• **Aim of the exercise**:
With pictures omitted, restate the data word for word.

• **Bounding boxes with keypoints**:

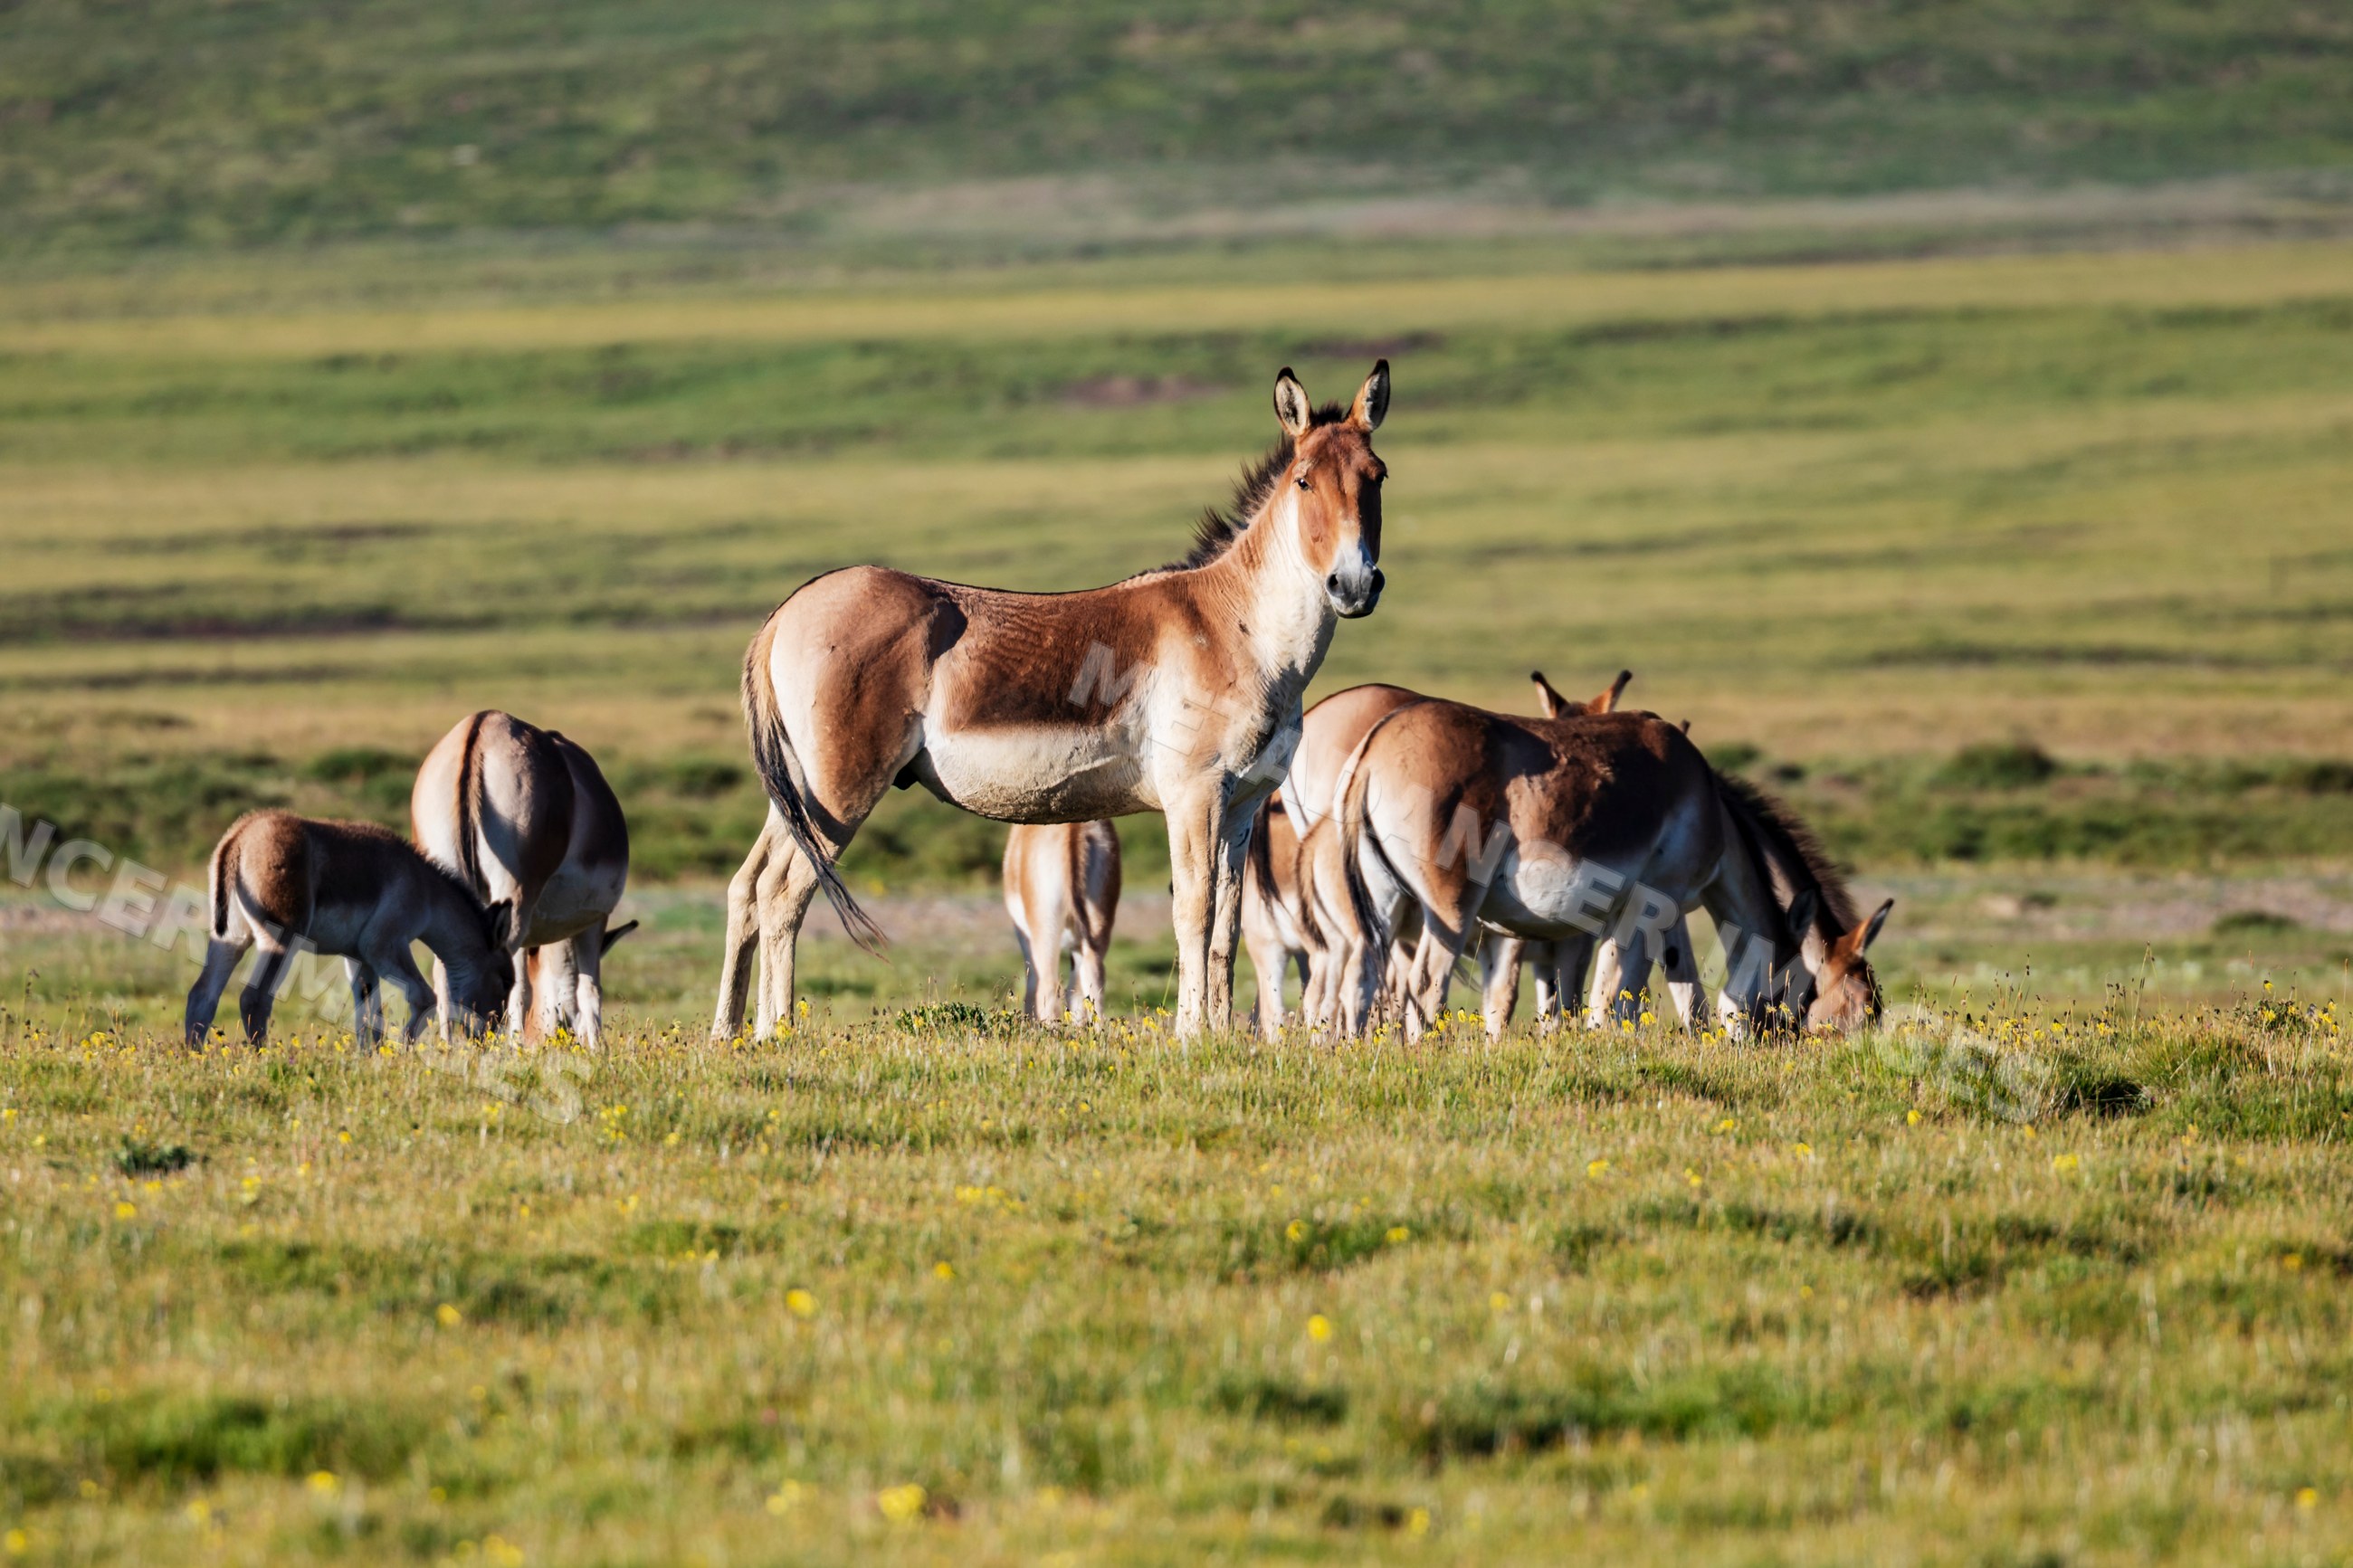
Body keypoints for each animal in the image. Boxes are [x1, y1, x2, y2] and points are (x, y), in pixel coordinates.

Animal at [186, 811, 514, 1048]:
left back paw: (195, 1057)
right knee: (254, 1000)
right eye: (505, 980)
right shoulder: (384, 947)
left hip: (231, 940)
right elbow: (424, 998)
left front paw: (372, 1059)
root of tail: (240, 835)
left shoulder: (360, 959)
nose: (490, 1038)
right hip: (280, 941)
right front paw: (403, 1053)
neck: (426, 888)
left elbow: (369, 1019)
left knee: (202, 996)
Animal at [411, 710, 633, 1047]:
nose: (542, 1037)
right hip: (515, 903)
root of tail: (481, 727)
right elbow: (588, 991)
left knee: (444, 970)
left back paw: (452, 1047)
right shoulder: (594, 920)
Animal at [1003, 821, 1121, 1023]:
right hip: (1098, 929)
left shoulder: (1025, 938)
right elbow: (1076, 992)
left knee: (1047, 987)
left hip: (1046, 933)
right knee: (1093, 981)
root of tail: (1074, 830)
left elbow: (1032, 984)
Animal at [1333, 702, 1888, 1040]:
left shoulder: (1658, 913)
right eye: (1861, 1004)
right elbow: (1620, 997)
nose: (1780, 1046)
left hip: (1383, 906)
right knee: (1426, 986)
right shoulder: (1653, 905)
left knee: (1360, 978)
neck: (1708, 801)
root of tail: (1376, 744)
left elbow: (1676, 992)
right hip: (1450, 908)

• **Answer to the exercise**:
Body keypoints for each animal in the image. Boxes are [x1, y1, x2, y2] and points are (x, y), in pixel coordinates.

Animal at [186, 811, 514, 1048]:
left back paw: (195, 1057)
right knee: (254, 1000)
right eye: (505, 980)
right shoulder: (384, 947)
left hip: (231, 940)
right elbow: (424, 998)
left front paw: (372, 1059)
root of tail: (240, 835)
left shoulder: (360, 959)
nose: (490, 1038)
right hip: (280, 941)
right front paw: (403, 1053)
neck: (426, 888)
left elbow: (369, 1019)
left knee: (202, 996)
Animal at [411, 710, 633, 1047]:
nose: (542, 1037)
right hip: (515, 903)
root of tail: (481, 727)
right elbow: (588, 991)
left knee: (444, 970)
left back paw: (452, 1047)
right shoulder: (594, 920)
Animal at [1003, 821, 1121, 1023]:
right hip: (1098, 929)
left shoulder: (1025, 938)
right elbow: (1076, 992)
left knee: (1047, 987)
left hip: (1046, 933)
right knee: (1093, 981)
root of tail: (1074, 830)
left elbow: (1032, 984)
Animal at [1333, 702, 1888, 1040]:
left shoulder: (1658, 913)
right eye: (1861, 1004)
right elbow: (1620, 997)
nose: (1780, 1046)
left hip: (1383, 906)
right knee: (1426, 986)
right shoulder: (1653, 905)
left knee: (1360, 978)
neck: (1708, 801)
root of tail: (1376, 744)
left elbow: (1676, 992)
right hip: (1450, 908)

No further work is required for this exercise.